I think we’ve rediscovered regular long-distance communication with people that have drifted out of our lives and many of us are better for it. I know I am.
While I think that loneliness and isolation are major force behind a lot of social ills, I also know that the “loneliness epidemic” was always a poorly constructed metaphor at best, and possibly only weakly observed at worst. But I also suspect that loneliness and isolation are phenomena in the tails of the distribution. Isolation doesn’t happen to people with average or even below-average social networks. It happens to people entirely without them, for whom their strongest connections with other humans have dissolved. Such things do not always reveal themselves statistically, at least not without looking really hard.
We have observed the emergence, and now dominance, of asynchronous communication. We text, email, tweet. We post on Instagram, Facebook, Snapchat, or TikTok. These are all means of communication, but (with the possible exception of texting) these forms of communication exist outside of real-time. They don’t command chunks of contiguous time– they arbitrage the fractions of time that previously existed between activities and went uncommitted to a narrowly defined task.
I don’t know what causes loneliness, but I do know that its much easier to not feel lonely when you are spending fully committed time, and not arbitraged fractions, communicating with another human being. If you’re under the age of 40, its almost socially illegal to voice call a friend to talk. For many it would be viewed as an act of emotional aggression, an imposition of social need, if not anxiety, on another. The irony of this millennial norm I’ve unfairly placed on them through nothing but my own unreliable observations is that it strikes me as an accelerated path to friendless boomer sad-dad suburban isolation.
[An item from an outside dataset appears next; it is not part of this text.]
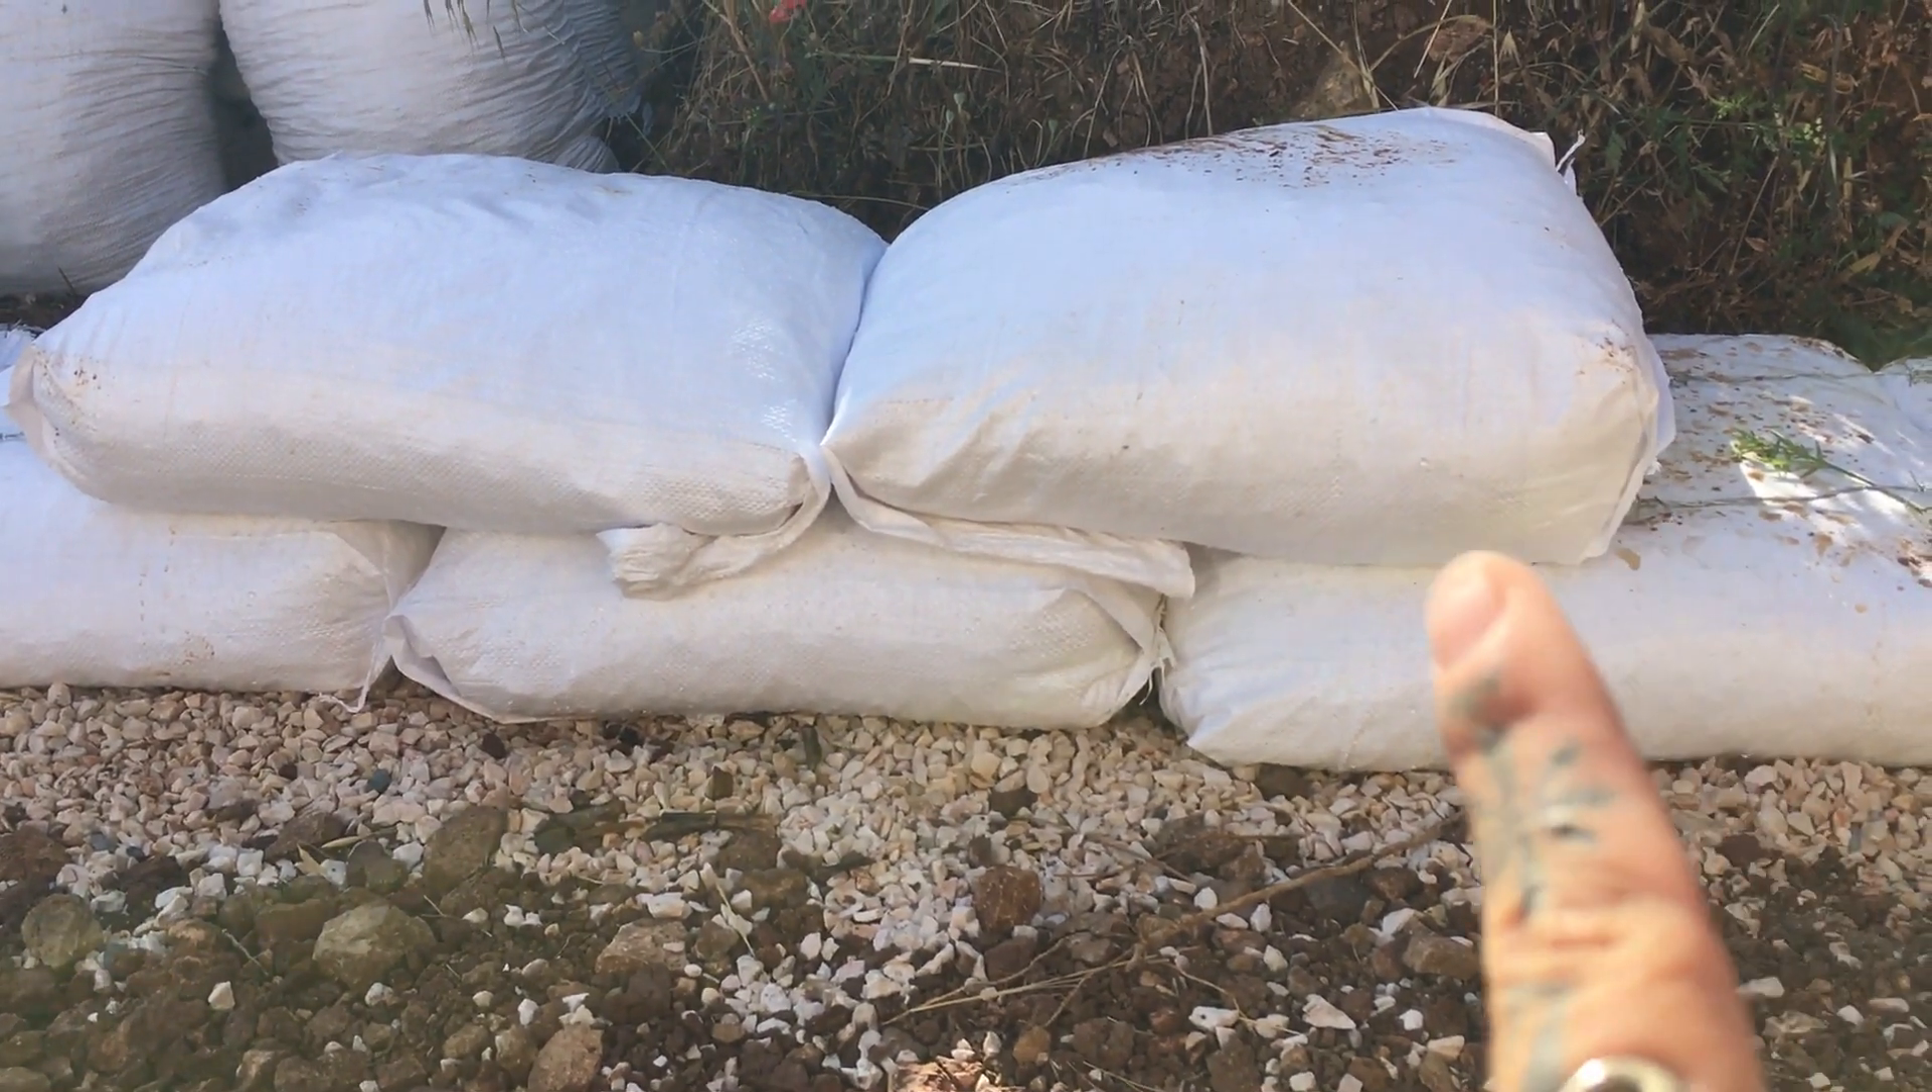Here you can see we've moved on to the second course of gravel bags.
The pandemic hit and many of us had to start Zooming in to work. And we had to explain Zoom and Google Meetings to our parents so we could talk to them. But I think a lot of us started catching up with old school buddies, too. Folks you sent Christmas cards to or caught up with at a cookout the Sunday after Thanksgiving. It became completely normal to schedule a call in advance – to put it on a calendar and reserve that time. And I think a lot of people who moved for work or relationships, who after 10 years changed to a new office where they didn’t know anyone, who maybe had simply fallen out of step with friends after the first four years of trying to keep triplets fed — I think a lot of people really enjoyed the pandemic-driven need for reserving time for contiguous social interaction in a manner entirely unconstrained by geography. And maybe they ended up feeling less lonely for it.
Keep Zooming your friends far away. Keep putting it on the calendar. Do it forever.